Brief A >> List every program the SongKong guide below names as a computer-based program for ripping music.
Brief B >>
Answer these questions from the SongKong guide below, one a line:
(i) Which edition of SongKong is included as standard?
(ii) What other name is music metadata sometimes given?
(iii) Which look-up database does a Melco use when an optical drive is connected to it directly?

Selected text >>
━━━━━━━━━━

Guides

Guide: Songkong Music Tagger on Melco – A Rough Guide!

“What is SongKong?” is a question I get asked on a reasonably frequent basis, more so than ever since the launch of the EX series of Melco machines and the release of 3.92 software for the mk1 and mk2 Melco’s as a version SongKong (Lite Edition) is included as standard.

Essentially, SongKong is an intelligent music metadata editor which can help you organise your music library just the way you want it, it can find missing artwork, correct inconsistencies and all you to fine tune how you music is displayed.

I’ve written about SongKong before in previous blog posts, it’s an incredible useful program and is very powerful when you know how to fly it. Some of the info below is from an older post but I’ve updated it with some fresh information plus a before and after example of editing something that wasn’t quite right (or more not to my liking!).

What is Metadata?

Music Metadata (which sometimes get referred to as ID3 tags) is the information that is embedded into digital audio files which help you identify what the file actually is. In this age of digital music libraries and streaming content accurate Metadata is more important than ever, but unfortunately it is very easy to have incorrect or inaccurate Metadata which can really make finding specific artists and/or albums very difficult when browsing your library on an iPad or phone.

There are lots of different computer based programs that can be used to rip your music, such as iTunes, dBPoweramp, Exact Audio Copy, Windows Media Player, XLD and many more. Whenever you rip a CD using one of these programs it looks to the Internet at one of several databases to gather information on the CD you are your ripping – it is this information which is the Metadata. Unfortunately, the various databases can quite often use different parameters to one another and the results can vary wildly. None of them are necessarily wrong, but I see lots of music libraries on the my travels and inconsistencies can be substantial. For reference, if you connect an optical drive like a D100 to a Melco directly, the look-up database the Melco uses is Gracenote.

━━━━━━━━━━

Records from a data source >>
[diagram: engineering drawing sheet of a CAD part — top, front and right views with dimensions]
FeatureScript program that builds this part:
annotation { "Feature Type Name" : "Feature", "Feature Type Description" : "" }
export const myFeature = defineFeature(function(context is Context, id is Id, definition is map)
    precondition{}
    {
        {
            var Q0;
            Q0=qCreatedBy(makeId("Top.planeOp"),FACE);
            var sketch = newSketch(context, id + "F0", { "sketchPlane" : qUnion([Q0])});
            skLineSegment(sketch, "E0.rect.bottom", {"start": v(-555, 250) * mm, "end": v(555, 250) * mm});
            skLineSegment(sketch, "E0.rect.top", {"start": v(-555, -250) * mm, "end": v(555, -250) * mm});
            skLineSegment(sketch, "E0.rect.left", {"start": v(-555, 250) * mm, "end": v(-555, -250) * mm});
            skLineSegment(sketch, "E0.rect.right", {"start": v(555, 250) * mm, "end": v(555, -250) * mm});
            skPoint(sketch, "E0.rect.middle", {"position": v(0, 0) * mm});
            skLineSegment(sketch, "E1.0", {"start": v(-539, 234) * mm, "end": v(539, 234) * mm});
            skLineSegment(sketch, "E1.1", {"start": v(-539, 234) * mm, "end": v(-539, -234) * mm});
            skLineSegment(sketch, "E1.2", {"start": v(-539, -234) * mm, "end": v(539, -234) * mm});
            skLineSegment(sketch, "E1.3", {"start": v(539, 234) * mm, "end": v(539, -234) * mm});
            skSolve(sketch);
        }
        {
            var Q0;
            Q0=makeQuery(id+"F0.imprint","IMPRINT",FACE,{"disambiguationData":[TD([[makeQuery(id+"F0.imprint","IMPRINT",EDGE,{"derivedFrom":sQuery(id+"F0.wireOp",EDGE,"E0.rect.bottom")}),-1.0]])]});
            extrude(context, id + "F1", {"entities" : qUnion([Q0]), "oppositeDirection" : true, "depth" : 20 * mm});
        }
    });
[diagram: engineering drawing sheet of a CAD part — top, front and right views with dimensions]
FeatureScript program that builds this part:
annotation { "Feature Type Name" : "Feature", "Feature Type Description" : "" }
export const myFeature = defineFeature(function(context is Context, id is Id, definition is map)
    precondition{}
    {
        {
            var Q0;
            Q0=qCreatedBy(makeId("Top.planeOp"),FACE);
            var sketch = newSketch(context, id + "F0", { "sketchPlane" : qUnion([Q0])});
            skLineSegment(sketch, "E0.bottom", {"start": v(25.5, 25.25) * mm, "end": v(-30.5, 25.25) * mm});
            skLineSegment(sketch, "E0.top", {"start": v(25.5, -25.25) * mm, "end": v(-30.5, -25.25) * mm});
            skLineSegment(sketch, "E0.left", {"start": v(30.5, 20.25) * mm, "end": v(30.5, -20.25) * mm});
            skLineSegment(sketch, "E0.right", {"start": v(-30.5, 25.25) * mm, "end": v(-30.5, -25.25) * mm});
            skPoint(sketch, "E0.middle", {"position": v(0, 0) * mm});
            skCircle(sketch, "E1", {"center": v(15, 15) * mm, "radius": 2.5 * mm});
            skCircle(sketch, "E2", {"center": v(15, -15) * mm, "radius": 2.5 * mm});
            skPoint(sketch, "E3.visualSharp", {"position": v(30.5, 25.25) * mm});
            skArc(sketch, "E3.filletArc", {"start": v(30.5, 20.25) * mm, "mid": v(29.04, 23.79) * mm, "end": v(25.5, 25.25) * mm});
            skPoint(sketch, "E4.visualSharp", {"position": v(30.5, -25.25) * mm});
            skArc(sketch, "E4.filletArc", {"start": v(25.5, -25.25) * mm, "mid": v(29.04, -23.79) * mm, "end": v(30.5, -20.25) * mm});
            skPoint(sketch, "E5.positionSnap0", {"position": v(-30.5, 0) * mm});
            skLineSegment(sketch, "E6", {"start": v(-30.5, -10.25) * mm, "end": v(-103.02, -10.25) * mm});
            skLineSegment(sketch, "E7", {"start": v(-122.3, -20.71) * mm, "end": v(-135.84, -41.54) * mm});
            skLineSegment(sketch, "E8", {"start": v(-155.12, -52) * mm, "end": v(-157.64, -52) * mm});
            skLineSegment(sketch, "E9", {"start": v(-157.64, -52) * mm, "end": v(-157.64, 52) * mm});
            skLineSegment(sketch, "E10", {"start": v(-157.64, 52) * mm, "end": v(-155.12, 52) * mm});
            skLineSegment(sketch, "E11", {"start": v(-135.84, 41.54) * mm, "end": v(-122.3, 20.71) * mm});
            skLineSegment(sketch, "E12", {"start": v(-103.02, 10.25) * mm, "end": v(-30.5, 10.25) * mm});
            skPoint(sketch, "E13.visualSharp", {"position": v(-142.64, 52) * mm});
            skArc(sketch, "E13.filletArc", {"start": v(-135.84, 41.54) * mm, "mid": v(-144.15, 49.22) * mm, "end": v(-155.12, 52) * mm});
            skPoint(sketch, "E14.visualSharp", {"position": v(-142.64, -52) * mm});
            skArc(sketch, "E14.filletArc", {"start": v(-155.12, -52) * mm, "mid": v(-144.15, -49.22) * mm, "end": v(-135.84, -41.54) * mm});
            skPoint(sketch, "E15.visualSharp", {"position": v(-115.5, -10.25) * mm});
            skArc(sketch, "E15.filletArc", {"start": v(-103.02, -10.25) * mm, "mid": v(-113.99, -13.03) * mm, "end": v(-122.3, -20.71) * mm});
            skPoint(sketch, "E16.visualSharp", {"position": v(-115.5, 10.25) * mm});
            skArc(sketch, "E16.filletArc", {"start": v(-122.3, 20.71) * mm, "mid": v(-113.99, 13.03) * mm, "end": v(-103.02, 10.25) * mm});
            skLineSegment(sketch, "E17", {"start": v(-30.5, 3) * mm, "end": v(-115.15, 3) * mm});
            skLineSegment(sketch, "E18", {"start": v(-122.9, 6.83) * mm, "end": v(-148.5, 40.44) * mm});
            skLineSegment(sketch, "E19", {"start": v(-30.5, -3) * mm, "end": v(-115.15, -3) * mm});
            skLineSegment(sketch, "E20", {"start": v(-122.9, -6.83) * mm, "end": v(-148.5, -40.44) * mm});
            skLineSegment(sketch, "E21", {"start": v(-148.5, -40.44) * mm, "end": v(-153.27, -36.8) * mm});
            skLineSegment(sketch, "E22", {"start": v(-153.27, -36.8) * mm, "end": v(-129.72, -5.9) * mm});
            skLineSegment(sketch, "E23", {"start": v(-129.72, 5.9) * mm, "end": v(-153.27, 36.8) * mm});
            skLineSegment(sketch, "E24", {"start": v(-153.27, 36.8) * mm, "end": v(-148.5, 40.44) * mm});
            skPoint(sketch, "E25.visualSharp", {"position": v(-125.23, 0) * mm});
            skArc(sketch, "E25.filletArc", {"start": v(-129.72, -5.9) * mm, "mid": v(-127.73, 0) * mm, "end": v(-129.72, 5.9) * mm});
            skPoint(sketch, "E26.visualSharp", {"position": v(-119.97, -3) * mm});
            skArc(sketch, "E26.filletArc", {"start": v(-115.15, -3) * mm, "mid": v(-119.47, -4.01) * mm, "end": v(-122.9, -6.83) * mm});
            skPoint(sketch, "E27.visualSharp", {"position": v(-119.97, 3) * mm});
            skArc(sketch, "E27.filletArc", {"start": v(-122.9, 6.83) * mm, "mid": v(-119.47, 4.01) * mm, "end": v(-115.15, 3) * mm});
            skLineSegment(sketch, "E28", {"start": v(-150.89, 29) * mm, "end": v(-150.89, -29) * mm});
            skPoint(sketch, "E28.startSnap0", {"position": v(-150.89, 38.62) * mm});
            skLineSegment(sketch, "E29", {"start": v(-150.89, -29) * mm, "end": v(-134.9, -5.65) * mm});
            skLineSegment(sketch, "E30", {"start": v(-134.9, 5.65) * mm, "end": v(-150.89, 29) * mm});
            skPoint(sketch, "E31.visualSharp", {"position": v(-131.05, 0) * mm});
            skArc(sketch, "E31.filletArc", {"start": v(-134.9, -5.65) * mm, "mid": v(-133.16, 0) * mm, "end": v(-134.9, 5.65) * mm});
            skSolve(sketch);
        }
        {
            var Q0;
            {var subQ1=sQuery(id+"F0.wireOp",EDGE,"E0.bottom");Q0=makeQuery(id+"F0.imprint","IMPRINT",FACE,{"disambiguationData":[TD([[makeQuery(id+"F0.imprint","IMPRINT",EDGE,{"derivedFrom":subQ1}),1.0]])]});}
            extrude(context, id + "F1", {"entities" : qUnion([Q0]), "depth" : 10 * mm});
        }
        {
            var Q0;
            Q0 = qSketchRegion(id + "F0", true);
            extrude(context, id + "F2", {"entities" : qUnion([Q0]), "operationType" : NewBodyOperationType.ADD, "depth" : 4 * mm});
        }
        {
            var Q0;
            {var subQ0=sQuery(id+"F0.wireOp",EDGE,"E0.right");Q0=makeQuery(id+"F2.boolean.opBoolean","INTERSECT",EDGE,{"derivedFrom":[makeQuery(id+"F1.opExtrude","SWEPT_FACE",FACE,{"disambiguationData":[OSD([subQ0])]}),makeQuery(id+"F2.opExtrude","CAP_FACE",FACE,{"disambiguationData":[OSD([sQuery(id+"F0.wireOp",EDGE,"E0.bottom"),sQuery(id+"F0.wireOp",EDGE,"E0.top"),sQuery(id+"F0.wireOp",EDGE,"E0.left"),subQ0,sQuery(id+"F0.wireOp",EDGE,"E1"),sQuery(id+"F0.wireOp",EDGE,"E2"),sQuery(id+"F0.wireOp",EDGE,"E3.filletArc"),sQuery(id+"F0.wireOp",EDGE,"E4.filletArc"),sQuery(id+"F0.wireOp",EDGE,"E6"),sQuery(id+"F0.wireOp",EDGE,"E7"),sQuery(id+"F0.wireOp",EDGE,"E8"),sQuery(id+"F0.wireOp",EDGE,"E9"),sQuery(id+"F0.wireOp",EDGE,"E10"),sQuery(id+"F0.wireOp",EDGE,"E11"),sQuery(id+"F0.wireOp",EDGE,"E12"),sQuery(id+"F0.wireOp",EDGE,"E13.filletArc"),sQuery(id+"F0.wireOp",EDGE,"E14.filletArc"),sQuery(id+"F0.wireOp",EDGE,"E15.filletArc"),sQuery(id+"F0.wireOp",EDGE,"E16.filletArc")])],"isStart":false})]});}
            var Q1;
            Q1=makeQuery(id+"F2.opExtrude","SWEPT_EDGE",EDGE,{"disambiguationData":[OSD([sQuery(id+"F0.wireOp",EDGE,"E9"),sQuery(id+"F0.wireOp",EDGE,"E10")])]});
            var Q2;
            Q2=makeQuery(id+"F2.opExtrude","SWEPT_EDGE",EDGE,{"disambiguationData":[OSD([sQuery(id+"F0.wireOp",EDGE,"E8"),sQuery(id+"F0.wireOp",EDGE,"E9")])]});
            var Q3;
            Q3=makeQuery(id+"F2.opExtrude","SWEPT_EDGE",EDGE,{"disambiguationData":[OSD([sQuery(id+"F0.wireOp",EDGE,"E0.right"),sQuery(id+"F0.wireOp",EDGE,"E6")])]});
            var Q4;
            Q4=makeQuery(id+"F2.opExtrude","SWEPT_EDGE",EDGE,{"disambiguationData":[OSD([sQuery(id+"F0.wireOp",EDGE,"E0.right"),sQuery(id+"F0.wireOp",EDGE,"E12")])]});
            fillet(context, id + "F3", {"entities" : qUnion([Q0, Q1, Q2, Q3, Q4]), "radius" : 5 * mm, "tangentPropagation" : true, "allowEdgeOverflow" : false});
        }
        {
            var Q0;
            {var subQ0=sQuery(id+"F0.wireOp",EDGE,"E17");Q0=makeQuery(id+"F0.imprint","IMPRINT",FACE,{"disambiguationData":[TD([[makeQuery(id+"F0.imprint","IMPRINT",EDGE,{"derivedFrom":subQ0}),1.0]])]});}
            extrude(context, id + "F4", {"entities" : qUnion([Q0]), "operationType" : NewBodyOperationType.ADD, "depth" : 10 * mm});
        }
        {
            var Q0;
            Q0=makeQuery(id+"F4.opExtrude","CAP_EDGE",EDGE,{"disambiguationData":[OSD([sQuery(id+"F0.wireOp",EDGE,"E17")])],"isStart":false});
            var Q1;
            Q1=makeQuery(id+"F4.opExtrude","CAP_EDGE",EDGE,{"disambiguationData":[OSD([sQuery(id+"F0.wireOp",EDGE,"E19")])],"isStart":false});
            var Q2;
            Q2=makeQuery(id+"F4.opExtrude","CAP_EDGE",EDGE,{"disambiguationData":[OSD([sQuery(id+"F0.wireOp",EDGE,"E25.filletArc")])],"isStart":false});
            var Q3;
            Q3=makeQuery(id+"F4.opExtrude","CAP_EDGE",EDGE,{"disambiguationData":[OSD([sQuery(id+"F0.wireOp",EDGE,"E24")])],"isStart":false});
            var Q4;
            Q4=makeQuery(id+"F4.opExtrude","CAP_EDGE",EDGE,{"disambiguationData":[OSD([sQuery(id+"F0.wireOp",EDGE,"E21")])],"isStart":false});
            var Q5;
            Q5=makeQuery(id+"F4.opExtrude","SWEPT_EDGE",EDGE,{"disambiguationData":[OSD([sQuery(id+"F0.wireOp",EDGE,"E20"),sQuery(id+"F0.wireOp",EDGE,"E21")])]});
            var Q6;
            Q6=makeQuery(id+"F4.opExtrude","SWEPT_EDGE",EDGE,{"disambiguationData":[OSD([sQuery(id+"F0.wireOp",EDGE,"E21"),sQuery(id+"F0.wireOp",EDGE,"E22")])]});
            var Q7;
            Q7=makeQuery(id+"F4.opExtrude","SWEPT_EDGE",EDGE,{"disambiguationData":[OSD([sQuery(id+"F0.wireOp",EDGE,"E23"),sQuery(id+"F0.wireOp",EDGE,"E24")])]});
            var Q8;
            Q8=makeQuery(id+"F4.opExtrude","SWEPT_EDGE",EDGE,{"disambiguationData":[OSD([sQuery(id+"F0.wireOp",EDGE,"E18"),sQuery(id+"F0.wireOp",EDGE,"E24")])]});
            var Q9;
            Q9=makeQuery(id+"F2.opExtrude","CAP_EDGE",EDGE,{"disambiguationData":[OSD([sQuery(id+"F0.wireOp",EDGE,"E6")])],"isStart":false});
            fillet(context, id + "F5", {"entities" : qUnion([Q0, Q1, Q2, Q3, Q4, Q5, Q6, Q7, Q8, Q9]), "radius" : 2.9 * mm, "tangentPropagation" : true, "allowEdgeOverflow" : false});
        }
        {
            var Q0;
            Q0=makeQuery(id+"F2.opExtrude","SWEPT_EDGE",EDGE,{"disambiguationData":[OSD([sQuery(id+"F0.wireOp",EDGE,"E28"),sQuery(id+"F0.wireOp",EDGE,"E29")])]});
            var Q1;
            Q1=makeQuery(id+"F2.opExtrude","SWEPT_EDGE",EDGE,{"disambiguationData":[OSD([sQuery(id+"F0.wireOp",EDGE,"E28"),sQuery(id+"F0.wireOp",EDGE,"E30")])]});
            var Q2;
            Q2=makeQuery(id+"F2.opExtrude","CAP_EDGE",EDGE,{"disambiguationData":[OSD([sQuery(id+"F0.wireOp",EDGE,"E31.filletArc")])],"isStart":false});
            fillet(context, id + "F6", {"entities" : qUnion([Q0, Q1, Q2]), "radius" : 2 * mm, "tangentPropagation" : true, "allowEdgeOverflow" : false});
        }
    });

━━━━━━━━━━

Task output A >>
iTunes
dBPoweramp
Exact Audio Copy
Windows Media Player
XLD

Task output B >>
(i) The Lite Edition
(ii) ID3 tags
(iii) Gracenote